▶ _Your task_
Once you find the line with "serving tray: present" in the entries below, print it and each line after it up to and including the line with "flower arrangement: present", exactly, without pictures.

▶ _Exercise material_
──────────

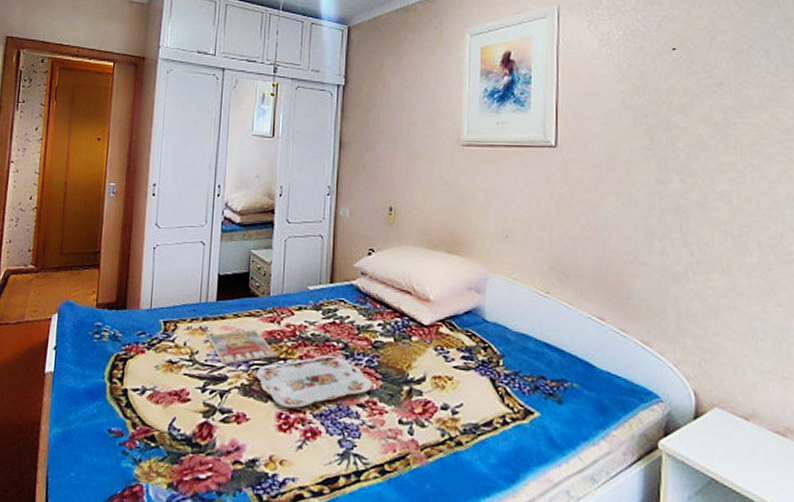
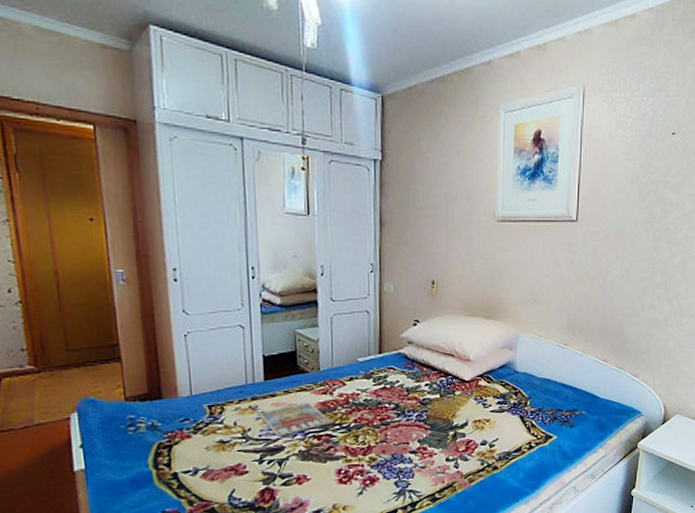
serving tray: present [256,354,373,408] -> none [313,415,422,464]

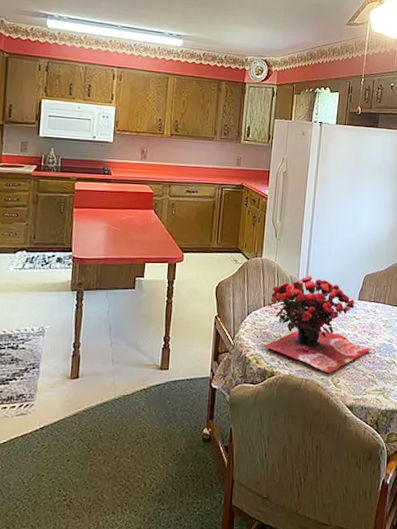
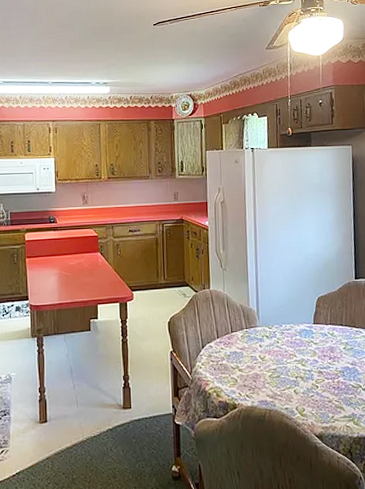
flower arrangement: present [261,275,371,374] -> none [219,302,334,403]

──────────

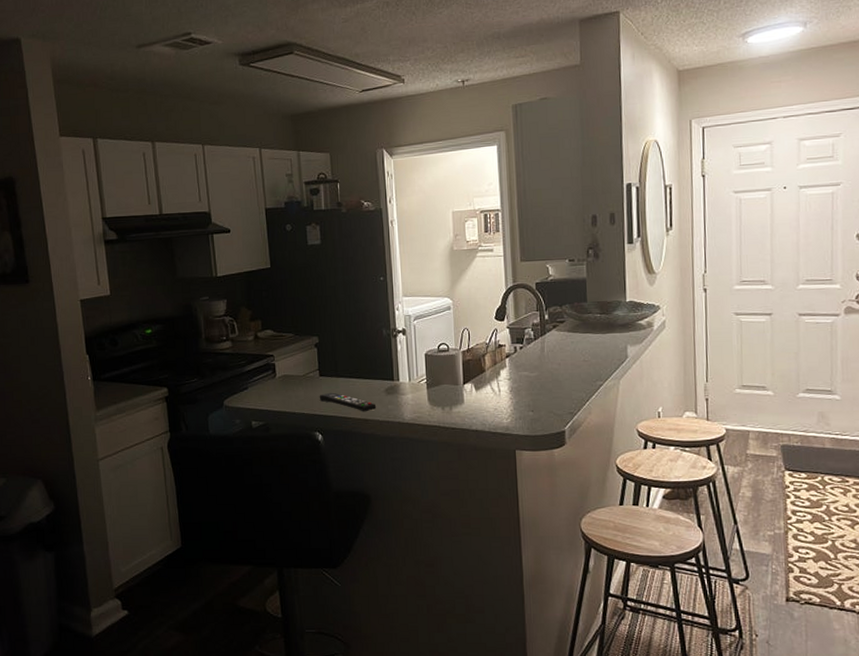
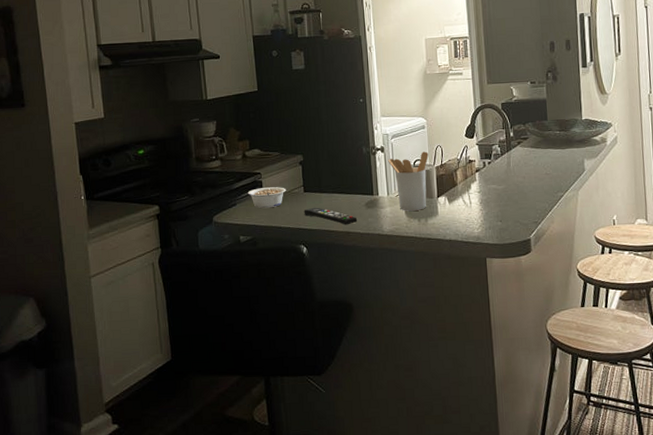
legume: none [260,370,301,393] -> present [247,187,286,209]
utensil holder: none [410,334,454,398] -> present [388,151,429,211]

──────────

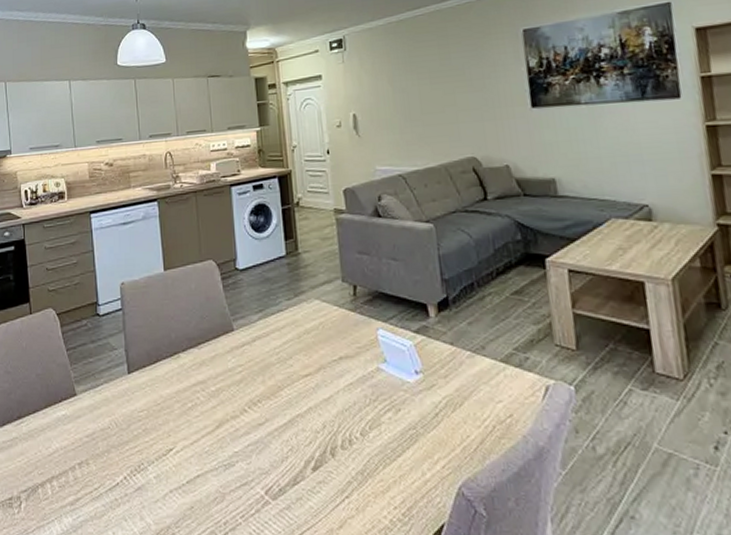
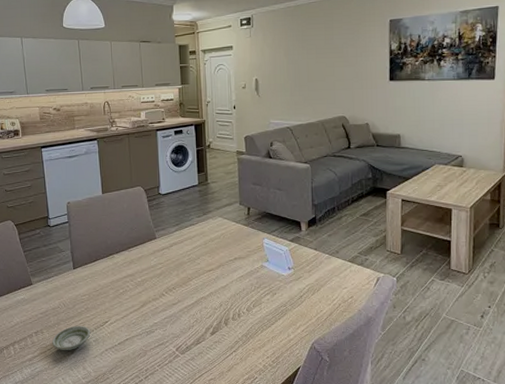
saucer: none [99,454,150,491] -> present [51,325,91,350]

──────────

▶ _Result for this task_
serving tray: present [256,354,373,408] -> none [313,415,422,464]

flower arrangement: present [261,275,371,374] -> none [219,302,334,403]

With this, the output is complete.